Lors de la treizième journée, face à Bordeaux (1-1), ses statistiques sont même catastrophiques : pas de but, aucun tir cadré, pas même une seule frappe réussie. Pire, le natif de Cordoba est souvent aux abonnés absents, pour ne pas dire fantomatique. Face à Nancy dimanche dernier (0-1), ses absences ne sont pas passées inaperçues. « Je n’étais pas bien physiquement. Depuis le match contre Lyon, je suis retourné deux fois en Argentine, et les voyages ont un peu entamé mes ressources physiques (…) Votre rendement ne peut pas toujours être le même. Un jour, vous êtes bon, un autre moins. Actuellement, je suis moins bien. Mais quand tu es moins bien, c’est toute l’équipe qui doit t’aider », a-t-il expliqué dans un plan de communication mené par le PSG (L’Equipe, Le Parisien, Canal+, Gazzetta Dello Sport et ESPN Argentine …).

« Les grands matches me réussissent bien »

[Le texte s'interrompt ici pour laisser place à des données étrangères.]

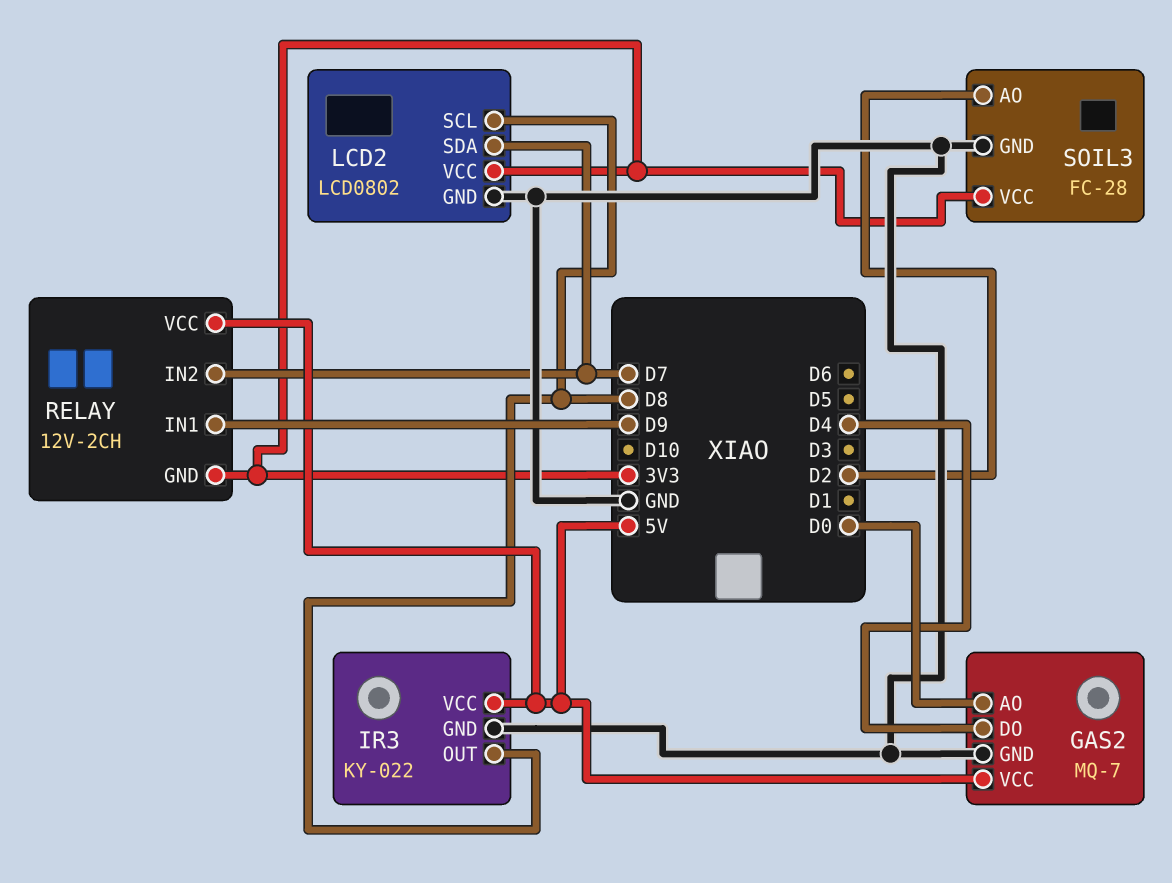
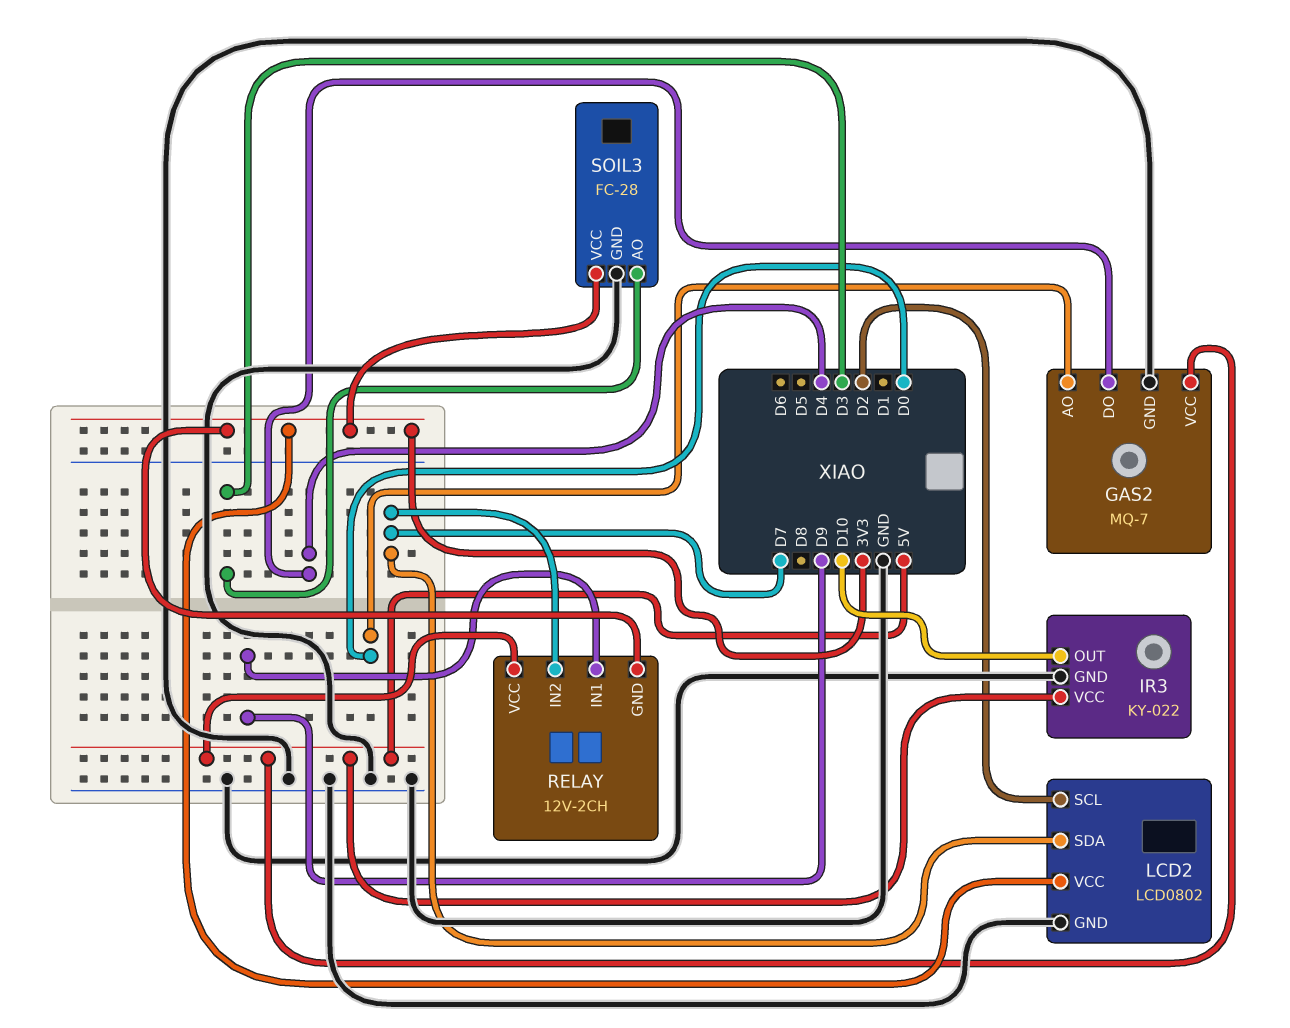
IR3 pin OUT: D8 -> D10
LCD2 pin SCL: D8 -> D2
SOIL3 pin AO: D2 -> D3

Depuis ses débuts dans le Championnat de France, son bilan comptable est pourtant tout sauf famélique : six buts marqués pour onze titularisations. La raison la plus souvent invoquée pour justifier « sa panne » actuelle est son avant-saison tronquée. Ajoutons à cela qu’Antoine Kombouaré le titularise quasi-systématiquement (17 fois en tout). Aujourd’hui, Javier Pastore a trouvé son propre appartement et a donc pu quitter l’hôtel. Un gage de sérénité. Certaines mauvaises langues l’accusent déjà de « choisir » ses matches, comme le faisait Ronaldinho à l’époque où il portait les couleurs rouges et bleues. Si tel est le cas, sa copie face à l’OM, dimanche prochain, devrait être d’excellente facture. « Je sais ce que ça représente pour les gens dans les deux villes et au-delà en France. J’espère vraiment remporter ce match si important. C’est dans ce type d’ambiance que je donne le meilleur de moi-même. En général, les grands matches me réussissent plutôt bien. Ce sont des matches où j’ai envie de donner un peu plus. Si dimanche dernier on avait joué contre Marseille au lieu de Nancy, je ne pense pas que j’aurais été aussi mauvais », souligne-t-il.

Un clasico rayonnant ?

921 minutes jouées sur 990 possibles en Ligue 1, et 427 sur 540 en Ligue Europa : le contrecoup n’a rien d’anormal. L’inverse aurait même renforcer la récente polémique en matière de dopage, si l’on se réfère à la dernière sortie de Yannick Noah dans sa tribune accordée au quotidien Le Monde. Javier Pastore est un être humain, pas une machine. « Javier est encore jeune et on doit accepter qu’il soit parfois moins bien », a tenu à faire savoir Blaise Matuidi cette semaine, dans Le Parisien. De son côté, « Le Maigre » assure ne pas souvent lire la presse et n’être guère affecté par les différentes critiques à son égard. A Marseille, son compatriote Lucho connaît une réelle traversée du désert. Souhaitons que Pastore soit juste sous un court tunnel et que le clasico à venir lui permettra de retrouver la lumière. Pour mieux nous éblouir.